G. W. Faison & Son v. Alabama & Vicksburg Railway Co.

69 Miss. 569 | Miss. | 1891

Campbell, C. J.,

delivered the opinion of the court.

As the defendant was the last of successive carriers, having independent lines of carriage, but carrying continuously in pursuance of through bills of lading, and the car containing all the boxes at Chattanooga, where according to the evidence they were last seen, afterwards came, to the possession of the defendant, it devolved on it to show that the missing box was not in the car when received by it. The evidence warrants the belief that all the cases or boxes were delivered, at Chattanooga, to the Alabama Great Southern Railroad Company, and put in a car, which is alluded to as having been “sealed,” and probably was, and this car was *576received by the defendant at Meridian, but when and in what condition, as to seals or contents, is not shown. One box or case of goods was missing at Vicksburg, on the arrival and opening of the car there. When or where or how the box got out of the car is not shown. The argument is, that as the car was “sealed” at Chattanooga, and as it had no “end windows,” there was no way of getting at its contents en route, without breaking the seals, and it must be assumed that one of the boxes was not, in fact, delivered to the connecting road at Chattanooga, and, therefore, did not come to the possession of the defendant. If this argument were supported by the .evidence, a different question would be presented, but it is not supported by evidence.

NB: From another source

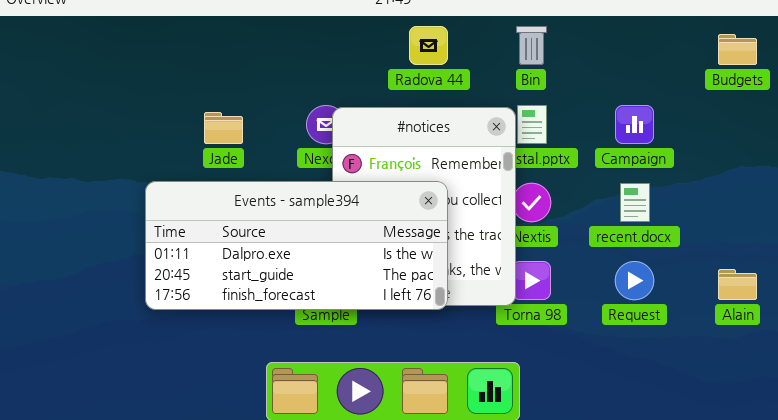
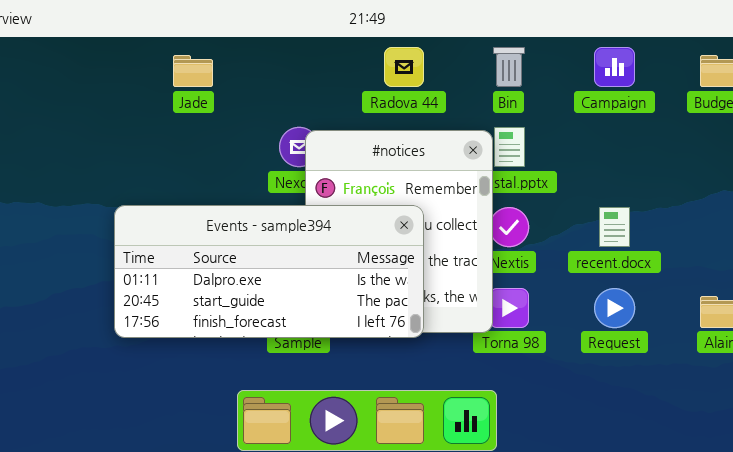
Campaign: [615,105,654,144] -> [594,47,635,87], moved
Jade: [204,112,243,144] -> [173,55,213,87], moved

It is not shown that the car was sealed at Chattanooga so as to deny access to its contents without breaking the seals. It is not shown that the seals remained as put on. All is conjecture and unsatisfactory inference as to that." It does appear that nearly two weeks elapsed after the delivery of the goods at Chattanooga and their arrival at Vicksburg, and the car is not accounted for during that time; and it is shown that somewhere one of the cases or boxes was'“ recoopered.” There is no hint that this occurred before delivery of the goods at Chattanooga.- It must be assumed that it was done after delivery at Chattanooga. To do this, it was necessary to get at the ease or box. This may have been done after the car came into the hands of the defendant. It was for it to show that it did not. It failed to exculpate itself by overthrowing the presumptions against it, and must be held liable for the loss, which may have occurred on its line of carriage.

The judgment should have been for the plaintiffs, and the judgment rendered will be

jReversed and cause remanded for a new trial.